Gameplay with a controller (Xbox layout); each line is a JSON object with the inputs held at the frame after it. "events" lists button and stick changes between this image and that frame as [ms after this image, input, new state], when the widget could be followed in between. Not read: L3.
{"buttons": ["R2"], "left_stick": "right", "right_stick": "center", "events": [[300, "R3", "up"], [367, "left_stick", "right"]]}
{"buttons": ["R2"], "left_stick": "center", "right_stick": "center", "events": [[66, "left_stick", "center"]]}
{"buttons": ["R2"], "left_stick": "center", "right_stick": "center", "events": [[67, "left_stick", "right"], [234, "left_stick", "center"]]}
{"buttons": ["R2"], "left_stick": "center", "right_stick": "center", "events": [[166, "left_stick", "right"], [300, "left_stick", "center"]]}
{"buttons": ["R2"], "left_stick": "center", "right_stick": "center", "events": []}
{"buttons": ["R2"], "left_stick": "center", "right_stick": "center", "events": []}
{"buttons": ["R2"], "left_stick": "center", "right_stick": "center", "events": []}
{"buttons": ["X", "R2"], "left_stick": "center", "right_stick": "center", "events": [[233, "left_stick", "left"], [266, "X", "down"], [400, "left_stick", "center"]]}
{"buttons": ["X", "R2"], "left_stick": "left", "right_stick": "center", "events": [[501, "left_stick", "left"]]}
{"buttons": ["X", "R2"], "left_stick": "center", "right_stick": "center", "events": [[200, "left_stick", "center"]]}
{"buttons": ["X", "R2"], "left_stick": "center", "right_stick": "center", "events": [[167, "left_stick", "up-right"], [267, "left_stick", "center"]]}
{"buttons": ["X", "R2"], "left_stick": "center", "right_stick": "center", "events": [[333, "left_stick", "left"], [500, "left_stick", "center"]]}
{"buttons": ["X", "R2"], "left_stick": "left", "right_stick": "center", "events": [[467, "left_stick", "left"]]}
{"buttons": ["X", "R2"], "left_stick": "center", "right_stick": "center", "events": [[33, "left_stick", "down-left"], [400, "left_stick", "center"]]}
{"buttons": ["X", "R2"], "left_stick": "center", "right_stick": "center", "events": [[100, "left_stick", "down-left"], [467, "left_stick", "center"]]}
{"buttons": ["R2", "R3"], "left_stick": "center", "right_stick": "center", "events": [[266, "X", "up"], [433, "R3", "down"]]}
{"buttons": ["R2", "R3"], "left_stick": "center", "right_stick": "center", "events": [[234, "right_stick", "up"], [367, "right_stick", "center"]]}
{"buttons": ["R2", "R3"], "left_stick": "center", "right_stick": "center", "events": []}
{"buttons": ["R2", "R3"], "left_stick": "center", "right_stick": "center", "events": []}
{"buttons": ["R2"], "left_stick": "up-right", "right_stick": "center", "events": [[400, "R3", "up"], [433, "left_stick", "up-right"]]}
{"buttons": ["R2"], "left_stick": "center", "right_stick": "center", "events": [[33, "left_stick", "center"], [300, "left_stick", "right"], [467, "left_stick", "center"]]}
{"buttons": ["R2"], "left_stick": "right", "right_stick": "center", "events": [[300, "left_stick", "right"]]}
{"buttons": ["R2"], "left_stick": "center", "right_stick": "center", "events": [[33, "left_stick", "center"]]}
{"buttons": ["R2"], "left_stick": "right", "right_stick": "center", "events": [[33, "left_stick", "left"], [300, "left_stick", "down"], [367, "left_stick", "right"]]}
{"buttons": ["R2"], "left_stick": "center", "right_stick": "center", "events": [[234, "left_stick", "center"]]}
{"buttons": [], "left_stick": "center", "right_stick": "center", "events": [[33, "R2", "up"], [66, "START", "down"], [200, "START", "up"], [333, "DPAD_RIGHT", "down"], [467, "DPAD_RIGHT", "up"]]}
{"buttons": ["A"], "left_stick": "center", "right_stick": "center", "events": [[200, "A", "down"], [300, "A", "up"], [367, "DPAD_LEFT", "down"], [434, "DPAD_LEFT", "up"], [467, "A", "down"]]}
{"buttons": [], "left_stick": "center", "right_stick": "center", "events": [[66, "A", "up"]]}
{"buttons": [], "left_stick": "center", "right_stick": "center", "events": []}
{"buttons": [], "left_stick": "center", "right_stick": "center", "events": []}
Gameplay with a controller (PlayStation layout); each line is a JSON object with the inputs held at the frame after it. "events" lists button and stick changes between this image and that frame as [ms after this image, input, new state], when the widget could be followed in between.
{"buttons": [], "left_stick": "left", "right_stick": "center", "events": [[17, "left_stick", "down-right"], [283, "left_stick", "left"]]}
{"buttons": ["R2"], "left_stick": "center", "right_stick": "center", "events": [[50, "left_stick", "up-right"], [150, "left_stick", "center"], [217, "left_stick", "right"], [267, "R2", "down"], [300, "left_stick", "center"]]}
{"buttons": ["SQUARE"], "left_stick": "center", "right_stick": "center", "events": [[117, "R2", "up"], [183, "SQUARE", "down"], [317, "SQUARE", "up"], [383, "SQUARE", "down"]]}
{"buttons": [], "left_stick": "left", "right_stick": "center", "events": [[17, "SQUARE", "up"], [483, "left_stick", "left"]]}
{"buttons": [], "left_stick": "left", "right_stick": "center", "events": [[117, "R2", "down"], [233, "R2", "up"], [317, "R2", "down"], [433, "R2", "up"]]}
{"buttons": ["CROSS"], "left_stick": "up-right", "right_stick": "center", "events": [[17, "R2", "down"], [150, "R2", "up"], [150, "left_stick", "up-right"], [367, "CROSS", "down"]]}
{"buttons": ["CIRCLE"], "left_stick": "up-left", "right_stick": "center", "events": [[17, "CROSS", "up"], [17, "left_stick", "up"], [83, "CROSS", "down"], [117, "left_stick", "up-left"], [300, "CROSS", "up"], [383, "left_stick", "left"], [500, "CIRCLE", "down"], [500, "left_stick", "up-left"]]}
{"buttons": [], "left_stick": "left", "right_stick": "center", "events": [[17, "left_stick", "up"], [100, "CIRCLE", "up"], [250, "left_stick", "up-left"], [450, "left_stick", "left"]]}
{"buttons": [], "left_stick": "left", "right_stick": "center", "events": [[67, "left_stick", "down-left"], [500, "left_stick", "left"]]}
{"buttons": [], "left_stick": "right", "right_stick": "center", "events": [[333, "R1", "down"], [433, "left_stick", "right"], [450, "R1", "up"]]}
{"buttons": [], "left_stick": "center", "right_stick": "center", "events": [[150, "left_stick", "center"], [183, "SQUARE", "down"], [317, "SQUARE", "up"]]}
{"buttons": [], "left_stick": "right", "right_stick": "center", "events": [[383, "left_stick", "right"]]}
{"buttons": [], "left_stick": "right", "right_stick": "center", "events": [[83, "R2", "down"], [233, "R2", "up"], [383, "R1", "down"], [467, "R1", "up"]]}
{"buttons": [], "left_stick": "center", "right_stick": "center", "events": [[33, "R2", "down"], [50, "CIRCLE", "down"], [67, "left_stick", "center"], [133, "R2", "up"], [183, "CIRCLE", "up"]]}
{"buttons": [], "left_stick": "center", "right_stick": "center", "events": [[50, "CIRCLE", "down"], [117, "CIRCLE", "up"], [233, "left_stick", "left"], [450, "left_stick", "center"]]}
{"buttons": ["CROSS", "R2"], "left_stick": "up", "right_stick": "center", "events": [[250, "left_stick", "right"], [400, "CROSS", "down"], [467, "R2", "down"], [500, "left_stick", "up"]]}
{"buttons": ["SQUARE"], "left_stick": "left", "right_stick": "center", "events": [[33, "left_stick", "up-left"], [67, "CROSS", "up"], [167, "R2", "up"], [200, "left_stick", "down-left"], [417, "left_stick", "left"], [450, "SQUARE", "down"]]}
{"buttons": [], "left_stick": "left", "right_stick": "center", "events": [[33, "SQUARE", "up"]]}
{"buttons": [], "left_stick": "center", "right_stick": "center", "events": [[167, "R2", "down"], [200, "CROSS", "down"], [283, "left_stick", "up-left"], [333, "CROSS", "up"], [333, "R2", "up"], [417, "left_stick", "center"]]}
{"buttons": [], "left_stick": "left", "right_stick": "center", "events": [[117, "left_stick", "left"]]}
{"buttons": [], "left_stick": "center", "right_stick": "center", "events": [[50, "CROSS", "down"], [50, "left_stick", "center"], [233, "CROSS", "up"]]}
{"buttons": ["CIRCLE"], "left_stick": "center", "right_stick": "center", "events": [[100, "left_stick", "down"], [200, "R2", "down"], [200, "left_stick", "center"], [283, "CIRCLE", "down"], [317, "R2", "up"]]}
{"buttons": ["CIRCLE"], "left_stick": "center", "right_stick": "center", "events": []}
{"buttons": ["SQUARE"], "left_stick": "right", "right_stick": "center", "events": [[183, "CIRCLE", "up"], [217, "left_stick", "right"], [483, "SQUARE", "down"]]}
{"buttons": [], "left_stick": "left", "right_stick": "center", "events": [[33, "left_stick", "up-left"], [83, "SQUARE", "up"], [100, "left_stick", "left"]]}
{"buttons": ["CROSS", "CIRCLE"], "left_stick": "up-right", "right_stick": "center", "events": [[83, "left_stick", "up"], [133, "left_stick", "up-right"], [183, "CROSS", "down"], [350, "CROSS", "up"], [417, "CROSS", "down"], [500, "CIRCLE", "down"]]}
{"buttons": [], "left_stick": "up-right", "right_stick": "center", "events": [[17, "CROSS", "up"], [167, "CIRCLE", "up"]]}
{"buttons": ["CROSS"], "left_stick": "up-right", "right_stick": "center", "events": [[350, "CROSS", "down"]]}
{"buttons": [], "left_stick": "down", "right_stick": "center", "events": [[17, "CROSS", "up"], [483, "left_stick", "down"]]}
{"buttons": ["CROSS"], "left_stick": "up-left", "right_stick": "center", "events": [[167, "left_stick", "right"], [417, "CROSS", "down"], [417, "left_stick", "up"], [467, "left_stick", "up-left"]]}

### Exercise details
The response consists of the lines above that contain "Gameplay".

### Problem solution
Gameplay with a controller (Xbox layout); each line is a JSON object with the inputs held at the frame after it. "events" lists button and stick changes between this image and that frame as [ms after this image, input, new state], when the widget could be followed in between. Not read: L3.
Gameplay with a controller (PlayStation layout); each line is a JSON object with the inputs held at the frame after it. "events" lists button and stick changes between this image and that frame as [ms after this image, input, new state], when the widget could be followed in between.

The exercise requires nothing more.